▶ SET TASK 1:
In the listing, start at the line that has "pose: elev=297.5 azim=210.6" and stop after the line that has "Dot at: (260, 310)", reproducing those lines word for word. Leave the pictures out.

Data Quality Assessment Reports

From SemWebQuality.org
Revision as of 16:12, 1 July 2012 by Cfuerber (Talk | contribs)
(diff) ← Older revision | Latest revision (diff) | Newer revision → (diff)
Jump to: navigation, search

Data Quality Scores can be used to get a quick impression about the quality state of a data source. Below you can find queries that can calculate data quality scores based on pre-defined data requirements on the fly.

Contents

Prerequisites

With the DQM-Vocabulary you can easily create Data Quality Scores. All you need is a SPARQL-Endpoint that supports SPARQL 1.1 or SPARQL extensions that cover datatype conversion and conversion of strings to URIs. Before you can automatically analyze your data for requirement violations, you need to perform the following steps:

Data Quality Score Calculations

Completeness (OWL DL)

Scenario: Calculate the Completeness of a property based on the ratio of all instances of a class and instances that miss a specific property or property value.
Input: All property completeness rules (in OWL DL Design)
Output: Completeness Scores per Property Completeness Requirement
SELECT ?dqr ?tclassURI ?tpropURI (COUNT(?s) AS ?violations) (COUNT(?s2) AS ?total)
(((?total - ?violations)/?total) AS ?completeness)
WHERE {
{
    ?dqr a dqm:PropertyCompletenessRule .
    ?dqr dqm:testedClass ?tclass .
    ?dqr dqm:testedProperty1 ?tprop .
    ?dqr dqm:requiredValue "true"^^xsd:boolean .
    ?dqr dqm:requiredProperty "true"^^xsd:boolean .
    ?tclass dqm:hasURI ?tclassreal .
    ?tprop dqm:hasURI ?tpropreal .
    BIND (IRI(str(?tpropreal)) AS ?tpropURI) .
    BIND (IRI(str(?tclassreal)) AS ?tclassURI) .
    {    
        ?s a ?tclassURI .
    FILTER NOT EXISTS{
           ?s ?tpropURI ?value .

▶ THE INPUT:
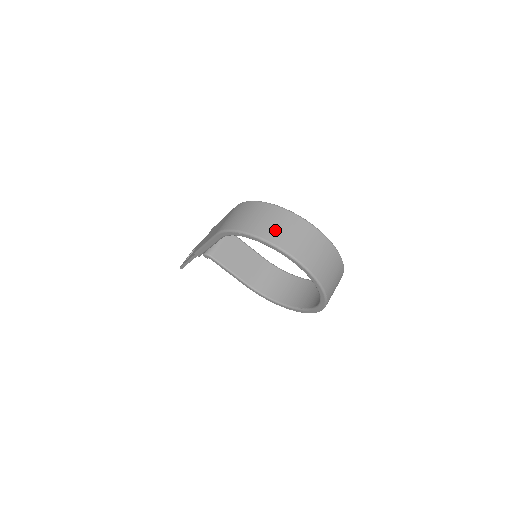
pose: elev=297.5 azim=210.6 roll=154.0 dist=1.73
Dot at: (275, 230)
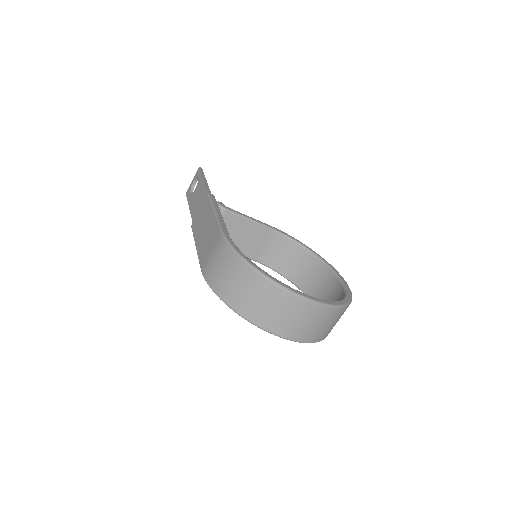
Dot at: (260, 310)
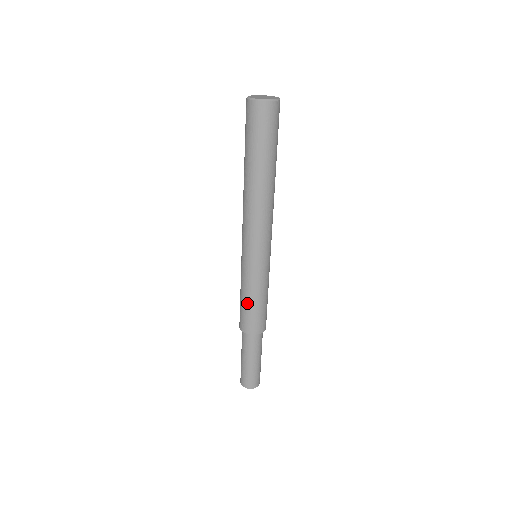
* * *
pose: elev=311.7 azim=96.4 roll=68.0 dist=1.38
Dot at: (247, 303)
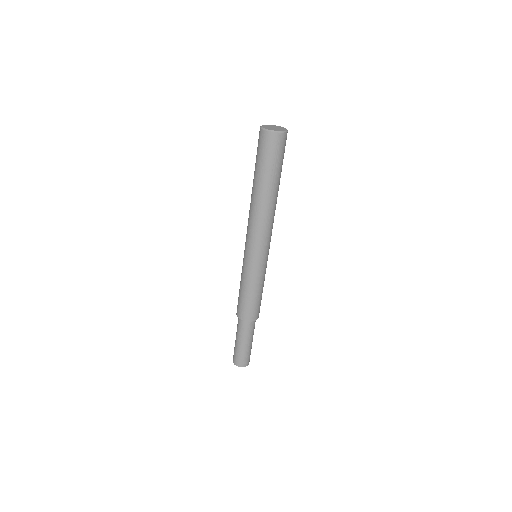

▶ SET TASK 2:
Continue the page on data quality assessment reports from where it stops.

▶ REPLY 1:
pose: elev=297.5 azim=210.6 roll=154.0 dist=1.73
Dot at: (275, 230)
Dot at: (260, 310)

▶ REPLY 2:
        }
    }UNION{
        ?s a ?tclassURI .
        ?s ?tpropURI "" .
    }
}UNION{
    ?dqr a dqm:PropertyCompletenessRule .
    ?dqr dqm:testedClass ?tclass .
    ?dqr dqm:testedProperty1 ?tprop .
    ?dqr dqm:requiredValue "true"^^xsd:boolean .
    ?dqr dqm:requiredProperty "true"^^xsd:boolean .
    ?tclass dqm:hasURI ?tclassreal .
    ?tprop dqm:hasURI ?tpropreal .
    BIND (IRI(str(?tpropreal)) AS ?tpropURI) .
    BIND (IRI(str(?tclassreal)) AS ?tclassURI) .
    ?s2 a ?tclassURI .
    } 
}GROUP BY ?dqr ?tclassURI ?tpropURI

Completeness (OWL Full)

Scenario: Calculate the Completeness of a property based on the ratio of all instances of a class and instances that miss a specific property or property value.
Input: All property completeness rules (in OWL Full Design)
Output: Completeness Scores per Property Completeness Requirement
SELECT ?dqr ?tclassURI ?tpropURI (COUNT(?s) AS ?violations) (COUNT(?s2) AS ?total)
(((?total - ?violations)/?total) AS ?completeness)
WHERE {
{
    ?dqr a dqm:PropertyCompletenessRule .
    ?dqr dqm:testedClass ?tclass .
    ?dqr dqm:testedProperty1 ?tprop .
    ?dqr dqm:requiredValue "true"^^xsd:boolean .
    ?dqr dqm:requiredProperty "true"^^xsd:boolean .
    ?tclass dqm:hasURI ?tclassURI .
    ?tprop dqm:hasURI ?tpropURI .
    BIND (IRI(str(?tclassreal)) AS ?tclassURI) .
    {    
        ?s a ?tclassURI .
    FILTER NOT EXISTS{
           ?s ?tpropURI ?value .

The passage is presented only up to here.